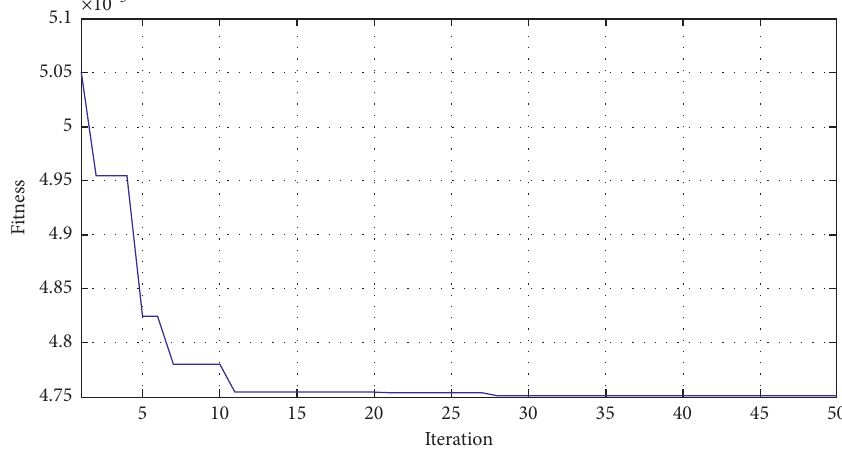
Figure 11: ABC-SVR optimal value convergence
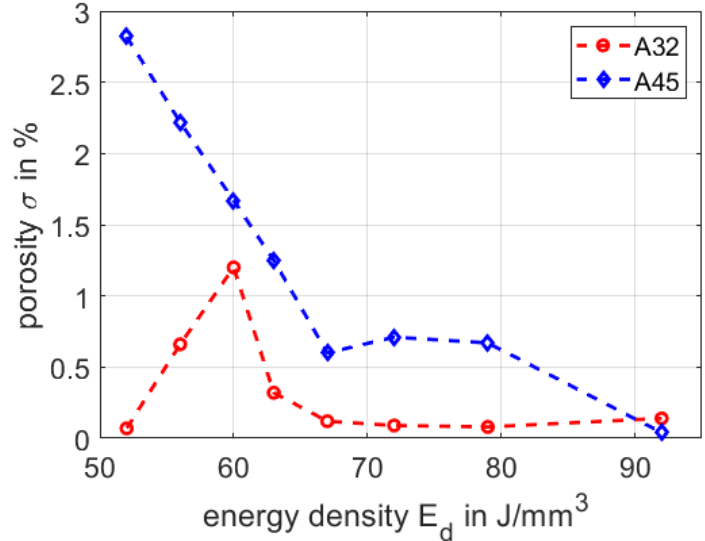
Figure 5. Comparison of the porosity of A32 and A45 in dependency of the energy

---

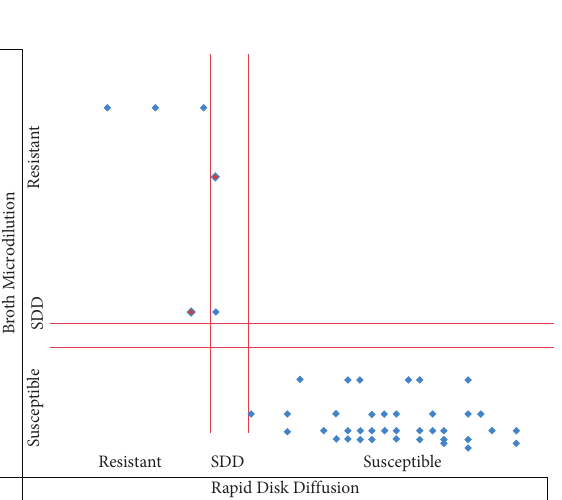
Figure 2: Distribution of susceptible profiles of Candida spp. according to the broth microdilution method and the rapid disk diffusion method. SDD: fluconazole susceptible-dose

(PROBLEM TO WORK ON): Using the records above, return verbatim only the part that opens with the line containing "Figure 11: ABC-SVR optimal value convergence" and closes with the line containing "Figure 5. Comparison"; pictures stay out.

(YOUR RESPONSE):
Figure 11: ABC-SVR optimal value convergence
Figure 5. Comparison of the porosity of A32 and A45 in dependency of the energy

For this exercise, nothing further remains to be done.